■ **Exercise**
Word for word, set down every line of the entries below from the line with "index pip: (163, 100)" to the line with "index dip: (168, 112)", including both, and no other line.

■ **Data provided**
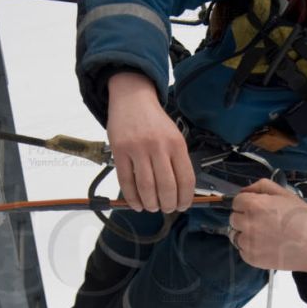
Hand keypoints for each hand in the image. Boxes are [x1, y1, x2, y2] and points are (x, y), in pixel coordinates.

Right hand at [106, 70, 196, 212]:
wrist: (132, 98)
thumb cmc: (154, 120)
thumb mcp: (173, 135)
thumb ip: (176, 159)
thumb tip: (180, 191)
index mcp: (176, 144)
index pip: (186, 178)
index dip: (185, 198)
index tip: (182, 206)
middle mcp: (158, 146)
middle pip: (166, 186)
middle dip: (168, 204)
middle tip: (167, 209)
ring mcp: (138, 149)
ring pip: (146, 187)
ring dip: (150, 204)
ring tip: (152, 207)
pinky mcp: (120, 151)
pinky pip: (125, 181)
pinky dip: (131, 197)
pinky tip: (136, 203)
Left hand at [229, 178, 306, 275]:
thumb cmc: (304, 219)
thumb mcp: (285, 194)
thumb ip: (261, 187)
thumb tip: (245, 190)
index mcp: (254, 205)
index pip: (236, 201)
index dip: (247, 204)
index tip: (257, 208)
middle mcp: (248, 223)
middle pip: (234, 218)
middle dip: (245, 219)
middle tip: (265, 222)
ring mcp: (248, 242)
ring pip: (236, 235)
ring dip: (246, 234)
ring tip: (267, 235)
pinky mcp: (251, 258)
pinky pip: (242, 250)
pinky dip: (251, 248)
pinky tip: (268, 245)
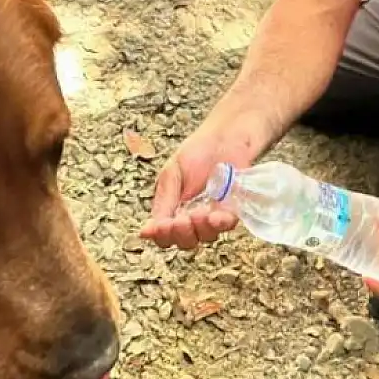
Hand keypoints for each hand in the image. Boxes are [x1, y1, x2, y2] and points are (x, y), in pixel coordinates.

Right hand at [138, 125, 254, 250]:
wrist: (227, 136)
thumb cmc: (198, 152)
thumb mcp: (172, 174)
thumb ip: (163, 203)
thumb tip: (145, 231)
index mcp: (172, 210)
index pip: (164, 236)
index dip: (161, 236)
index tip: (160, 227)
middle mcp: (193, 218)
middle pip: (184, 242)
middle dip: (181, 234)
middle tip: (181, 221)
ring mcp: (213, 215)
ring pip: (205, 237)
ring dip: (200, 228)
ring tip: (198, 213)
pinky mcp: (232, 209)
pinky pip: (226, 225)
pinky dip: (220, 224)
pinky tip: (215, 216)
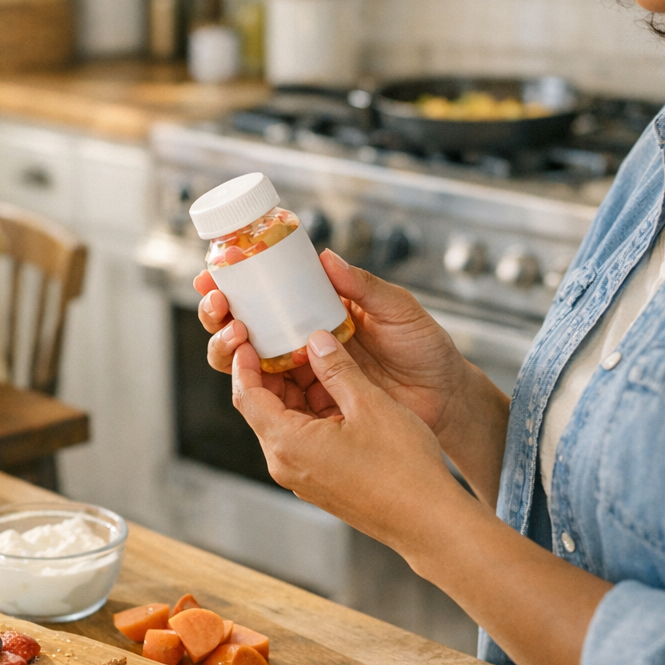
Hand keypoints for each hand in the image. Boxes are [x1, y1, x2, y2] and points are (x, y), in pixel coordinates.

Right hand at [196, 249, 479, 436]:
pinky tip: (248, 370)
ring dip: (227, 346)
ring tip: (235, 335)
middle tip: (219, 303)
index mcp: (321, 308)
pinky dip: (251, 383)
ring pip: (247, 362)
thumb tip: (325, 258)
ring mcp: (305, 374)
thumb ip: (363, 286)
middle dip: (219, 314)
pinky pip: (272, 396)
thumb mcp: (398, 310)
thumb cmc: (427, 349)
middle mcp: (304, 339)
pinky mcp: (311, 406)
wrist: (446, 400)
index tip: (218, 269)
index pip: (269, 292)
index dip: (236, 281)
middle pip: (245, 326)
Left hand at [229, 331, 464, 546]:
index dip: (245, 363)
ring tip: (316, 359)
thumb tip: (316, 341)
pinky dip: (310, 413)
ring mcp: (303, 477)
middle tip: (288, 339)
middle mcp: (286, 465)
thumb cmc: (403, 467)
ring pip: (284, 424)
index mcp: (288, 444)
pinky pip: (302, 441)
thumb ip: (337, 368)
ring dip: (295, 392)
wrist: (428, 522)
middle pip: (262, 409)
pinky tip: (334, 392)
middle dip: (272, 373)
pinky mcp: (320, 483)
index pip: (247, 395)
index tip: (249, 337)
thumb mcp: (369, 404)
==
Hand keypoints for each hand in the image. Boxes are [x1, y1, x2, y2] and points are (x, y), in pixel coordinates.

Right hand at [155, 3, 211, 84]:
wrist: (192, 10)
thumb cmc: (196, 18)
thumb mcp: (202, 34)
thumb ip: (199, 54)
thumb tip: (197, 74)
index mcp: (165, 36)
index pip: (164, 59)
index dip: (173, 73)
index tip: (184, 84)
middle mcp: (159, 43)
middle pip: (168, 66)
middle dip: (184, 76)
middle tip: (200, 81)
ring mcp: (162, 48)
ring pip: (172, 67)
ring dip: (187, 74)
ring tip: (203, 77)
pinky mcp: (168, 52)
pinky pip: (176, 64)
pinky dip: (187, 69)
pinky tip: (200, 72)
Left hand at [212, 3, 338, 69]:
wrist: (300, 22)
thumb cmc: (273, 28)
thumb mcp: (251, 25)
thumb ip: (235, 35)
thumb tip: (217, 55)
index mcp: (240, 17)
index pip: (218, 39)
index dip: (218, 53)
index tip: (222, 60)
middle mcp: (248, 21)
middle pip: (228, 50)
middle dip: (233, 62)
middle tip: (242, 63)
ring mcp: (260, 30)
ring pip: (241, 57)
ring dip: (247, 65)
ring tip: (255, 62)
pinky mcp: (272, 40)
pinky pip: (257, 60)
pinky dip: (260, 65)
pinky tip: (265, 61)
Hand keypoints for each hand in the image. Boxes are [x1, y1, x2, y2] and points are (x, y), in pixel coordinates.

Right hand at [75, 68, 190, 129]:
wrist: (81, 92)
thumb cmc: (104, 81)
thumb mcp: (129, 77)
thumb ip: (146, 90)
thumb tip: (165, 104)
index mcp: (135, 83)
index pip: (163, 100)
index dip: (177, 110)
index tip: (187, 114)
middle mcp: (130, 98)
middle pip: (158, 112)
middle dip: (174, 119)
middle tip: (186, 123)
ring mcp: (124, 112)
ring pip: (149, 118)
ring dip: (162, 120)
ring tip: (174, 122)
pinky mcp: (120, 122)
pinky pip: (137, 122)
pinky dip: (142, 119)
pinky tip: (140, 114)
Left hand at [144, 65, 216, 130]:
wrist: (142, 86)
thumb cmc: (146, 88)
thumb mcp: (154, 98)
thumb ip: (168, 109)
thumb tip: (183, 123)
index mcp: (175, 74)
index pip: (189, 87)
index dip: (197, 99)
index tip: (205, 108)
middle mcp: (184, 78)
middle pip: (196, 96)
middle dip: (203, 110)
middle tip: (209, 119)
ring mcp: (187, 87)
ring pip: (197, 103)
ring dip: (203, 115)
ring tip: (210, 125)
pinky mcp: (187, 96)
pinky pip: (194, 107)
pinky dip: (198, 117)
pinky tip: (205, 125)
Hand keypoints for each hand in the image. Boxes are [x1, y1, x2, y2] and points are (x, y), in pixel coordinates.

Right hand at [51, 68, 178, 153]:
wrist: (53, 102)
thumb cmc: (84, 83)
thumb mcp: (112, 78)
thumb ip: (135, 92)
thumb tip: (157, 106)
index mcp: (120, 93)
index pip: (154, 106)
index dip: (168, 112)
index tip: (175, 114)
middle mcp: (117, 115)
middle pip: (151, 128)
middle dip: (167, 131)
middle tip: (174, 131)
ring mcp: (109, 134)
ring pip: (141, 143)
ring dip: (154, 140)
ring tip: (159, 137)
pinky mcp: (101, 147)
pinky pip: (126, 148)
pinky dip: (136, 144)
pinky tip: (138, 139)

■ **Solution to this task**
index pip: (163, 100)
index dip: (177, 110)
index tip: (187, 114)
middle mcp: (130, 98)
middle pip: (158, 112)
middle dip: (174, 119)
middle tip: (186, 123)
ring mcp: (124, 112)
ring pip: (149, 118)
ring dip: (162, 120)
ring tip: (174, 122)
pinky mcp: (120, 122)
pinky pip: (137, 122)
pinky dip: (142, 119)
pinky tip: (140, 114)
Left hand at [144, 65, 216, 130]:
wrist: (142, 86)
thumb cmc: (146, 88)
thumb mcp: (154, 98)
thumb ip: (168, 109)
thumb tip: (183, 123)
index mcp: (175, 74)
index pip: (189, 87)
index dip: (197, 99)
index tip: (205, 108)
middle mcp: (184, 78)
middle pip: (196, 96)
middle dip: (203, 110)
middle tip: (209, 119)
ring mcp: (187, 87)
ring pip: (197, 103)
ring dip: (203, 115)
ring tip: (210, 125)
pinky mcp: (187, 96)
pinky pip: (194, 107)
pinky dip: (198, 117)
pinky tip: (205, 125)
Hand keypoints for each hand in the image. Boxes are [x1, y1, x2, y2] and points are (x, y), in pixel coordinates.

Right hand at [51, 68, 178, 153]:
wrist: (53, 102)
thumb cmc: (84, 83)
thumb mcp: (112, 78)
thumb ip: (135, 92)
thumb tip: (157, 106)
index mcp: (120, 93)
index pip: (154, 106)
index dip: (168, 112)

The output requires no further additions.